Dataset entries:
********************

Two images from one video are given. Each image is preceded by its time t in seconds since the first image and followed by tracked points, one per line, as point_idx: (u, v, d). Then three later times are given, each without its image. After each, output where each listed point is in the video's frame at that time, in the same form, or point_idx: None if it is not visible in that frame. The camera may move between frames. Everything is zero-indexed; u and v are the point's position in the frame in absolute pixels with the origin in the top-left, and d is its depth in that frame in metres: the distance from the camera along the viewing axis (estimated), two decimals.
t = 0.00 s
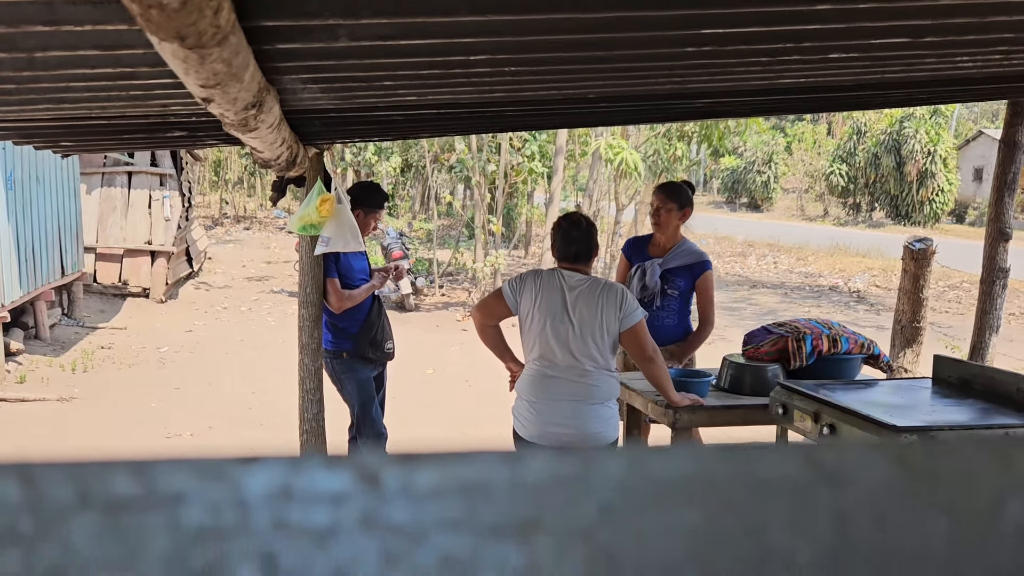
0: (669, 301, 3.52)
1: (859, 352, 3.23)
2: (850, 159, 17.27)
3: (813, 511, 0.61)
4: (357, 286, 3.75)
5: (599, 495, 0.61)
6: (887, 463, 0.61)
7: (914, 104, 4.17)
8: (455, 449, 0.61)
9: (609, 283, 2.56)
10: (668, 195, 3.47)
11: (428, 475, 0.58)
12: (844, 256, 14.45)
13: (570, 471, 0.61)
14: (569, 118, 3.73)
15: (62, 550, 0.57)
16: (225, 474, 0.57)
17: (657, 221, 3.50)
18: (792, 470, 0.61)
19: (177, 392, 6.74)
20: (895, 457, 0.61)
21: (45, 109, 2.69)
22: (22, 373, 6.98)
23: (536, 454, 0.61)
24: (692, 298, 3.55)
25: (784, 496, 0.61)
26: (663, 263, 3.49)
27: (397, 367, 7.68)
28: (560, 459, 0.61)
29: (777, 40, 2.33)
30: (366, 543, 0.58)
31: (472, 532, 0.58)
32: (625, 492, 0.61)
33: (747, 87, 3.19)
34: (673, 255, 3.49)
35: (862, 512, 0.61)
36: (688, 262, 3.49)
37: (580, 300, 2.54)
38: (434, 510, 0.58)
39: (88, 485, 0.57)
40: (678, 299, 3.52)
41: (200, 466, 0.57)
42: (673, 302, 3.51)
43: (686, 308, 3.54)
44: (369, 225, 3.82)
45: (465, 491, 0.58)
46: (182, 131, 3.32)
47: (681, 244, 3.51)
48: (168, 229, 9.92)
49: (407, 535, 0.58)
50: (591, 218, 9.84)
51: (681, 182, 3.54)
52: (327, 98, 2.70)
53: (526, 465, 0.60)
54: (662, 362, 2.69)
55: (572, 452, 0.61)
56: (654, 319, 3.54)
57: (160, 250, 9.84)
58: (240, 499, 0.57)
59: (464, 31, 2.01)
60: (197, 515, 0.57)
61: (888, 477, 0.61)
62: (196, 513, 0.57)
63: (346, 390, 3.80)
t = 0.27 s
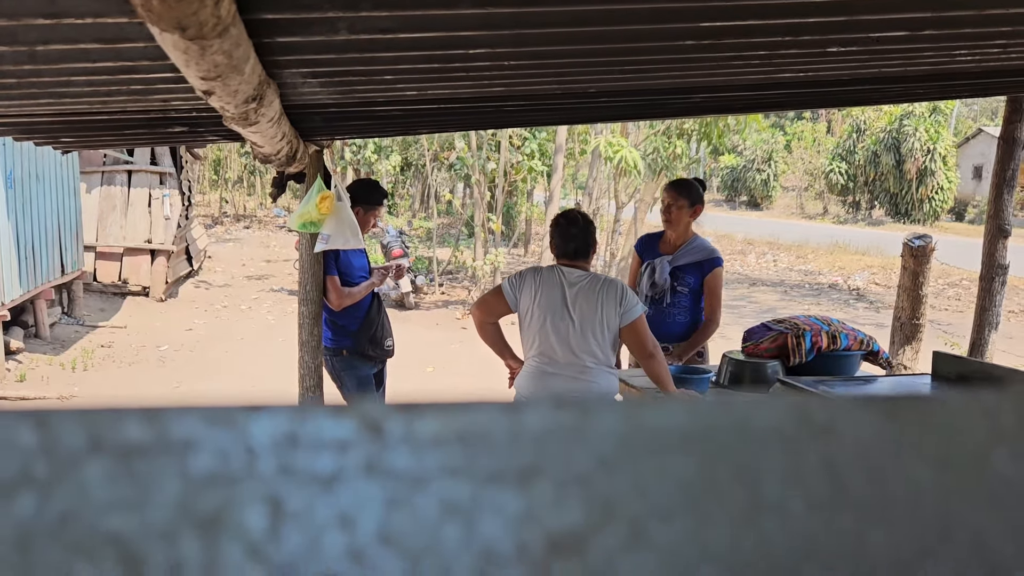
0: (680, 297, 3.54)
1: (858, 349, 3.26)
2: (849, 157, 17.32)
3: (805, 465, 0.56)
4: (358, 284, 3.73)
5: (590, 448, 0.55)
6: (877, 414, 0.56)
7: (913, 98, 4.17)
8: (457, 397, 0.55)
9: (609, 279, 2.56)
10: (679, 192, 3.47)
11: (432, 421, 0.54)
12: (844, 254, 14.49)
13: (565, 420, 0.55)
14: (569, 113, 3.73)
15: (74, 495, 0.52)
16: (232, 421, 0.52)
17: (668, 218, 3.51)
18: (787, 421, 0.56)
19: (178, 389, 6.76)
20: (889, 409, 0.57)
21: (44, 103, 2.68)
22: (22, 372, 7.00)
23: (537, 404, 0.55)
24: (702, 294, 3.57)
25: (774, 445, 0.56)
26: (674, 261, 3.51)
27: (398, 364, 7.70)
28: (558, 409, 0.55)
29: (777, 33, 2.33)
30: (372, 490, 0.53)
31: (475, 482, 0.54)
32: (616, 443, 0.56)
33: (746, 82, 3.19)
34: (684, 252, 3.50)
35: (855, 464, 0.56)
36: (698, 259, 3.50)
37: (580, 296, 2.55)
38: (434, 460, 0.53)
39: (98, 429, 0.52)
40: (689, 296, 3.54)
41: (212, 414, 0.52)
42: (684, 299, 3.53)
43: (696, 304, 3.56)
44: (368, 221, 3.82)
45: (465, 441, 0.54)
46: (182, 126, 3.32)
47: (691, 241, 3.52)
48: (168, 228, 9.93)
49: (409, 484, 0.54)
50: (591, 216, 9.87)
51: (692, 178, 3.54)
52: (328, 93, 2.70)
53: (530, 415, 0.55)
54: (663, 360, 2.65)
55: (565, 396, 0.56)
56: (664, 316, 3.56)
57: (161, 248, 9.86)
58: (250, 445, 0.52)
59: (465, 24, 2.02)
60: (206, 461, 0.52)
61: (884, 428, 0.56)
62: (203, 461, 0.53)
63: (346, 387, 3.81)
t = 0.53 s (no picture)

********************

> **TRY IT**: Only one stretch of the data is wanted: the lines from the one with "29: (777, 33, 2.33)" through the last, repeated exactly.

> **ANSWER TO THIS PROBLEM**:
29: (777, 33, 2.33)
30: (372, 490, 0.53)
31: (475, 482, 0.54)
32: (616, 443, 0.56)
33: (746, 82, 3.19)
34: (684, 252, 3.50)
35: (855, 464, 0.56)
36: (698, 259, 3.50)
37: (580, 296, 2.55)
38: (434, 460, 0.53)
39: (98, 429, 0.52)
40: (689, 296, 3.54)
41: (212, 414, 0.52)
42: (684, 299, 3.53)
43: (696, 304, 3.56)
44: (368, 221, 3.82)
45: (465, 441, 0.54)
46: (182, 126, 3.32)
47: (691, 241, 3.52)
48: (168, 228, 9.93)
49: (409, 484, 0.54)
50: (591, 216, 9.87)
51: (692, 178, 3.54)
52: (328, 93, 2.70)
53: (530, 415, 0.55)
54: (663, 360, 2.65)
55: (565, 396, 0.56)
56: (664, 316, 3.56)
57: (161, 248, 9.86)
58: (250, 445, 0.52)
59: (465, 24, 2.02)
60: (206, 461, 0.52)
61: (884, 428, 0.56)
62: (203, 461, 0.53)
63: (346, 387, 3.81)
t = 0.53 s (no picture)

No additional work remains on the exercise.